• _What you will do_
Below is a listing. Gather each line of it that contains "wall".

• _Material to process_
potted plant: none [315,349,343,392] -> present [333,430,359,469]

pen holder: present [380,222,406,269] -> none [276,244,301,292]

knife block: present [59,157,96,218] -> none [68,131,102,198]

---

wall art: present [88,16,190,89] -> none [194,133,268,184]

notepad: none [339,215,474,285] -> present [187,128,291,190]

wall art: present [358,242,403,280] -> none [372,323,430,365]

==

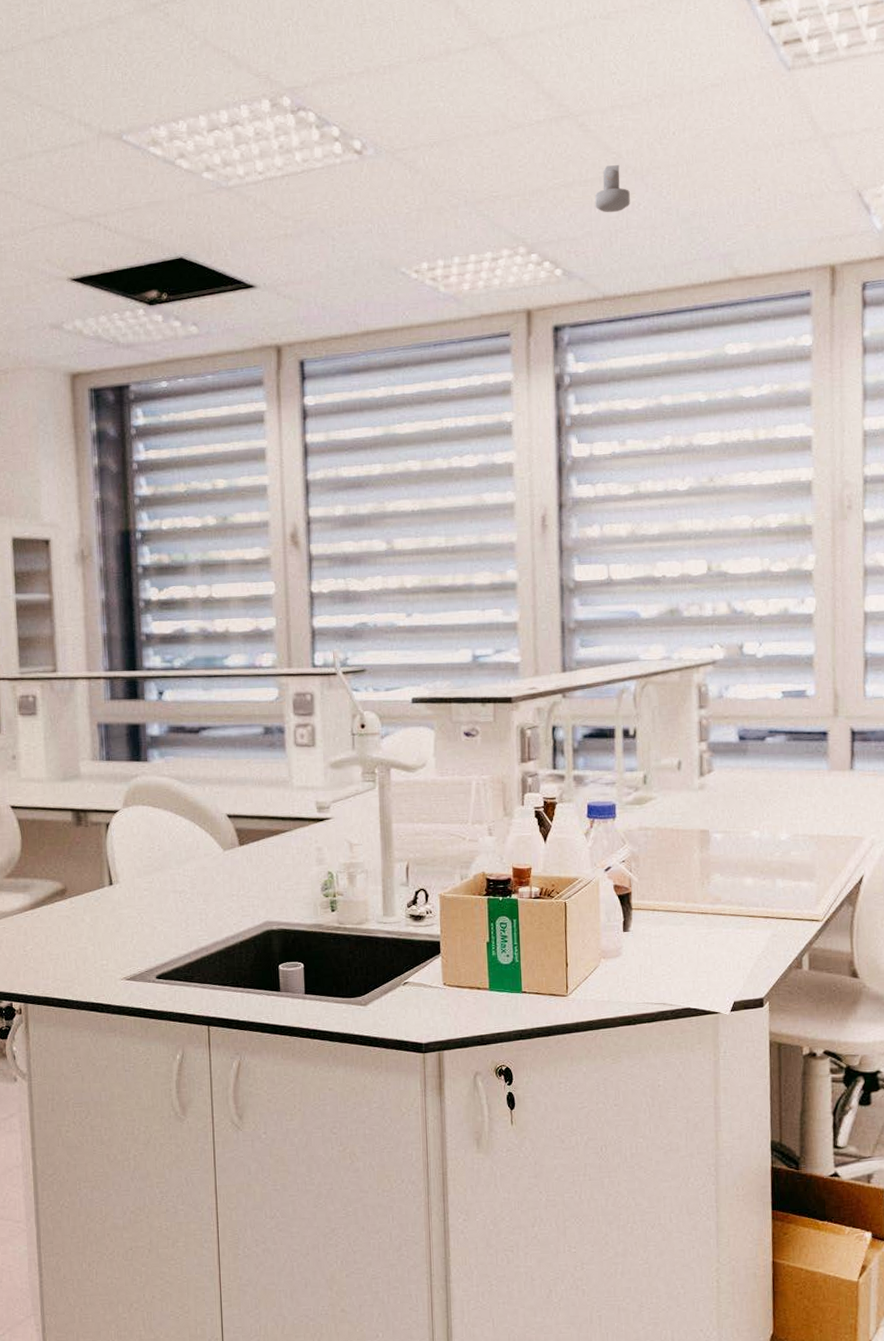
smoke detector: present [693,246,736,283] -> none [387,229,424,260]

• _Output below_
wall art: present [88,16,190,89] -> none [194,133,268,184]
wall art: present [358,242,403,280] -> none [372,323,430,365]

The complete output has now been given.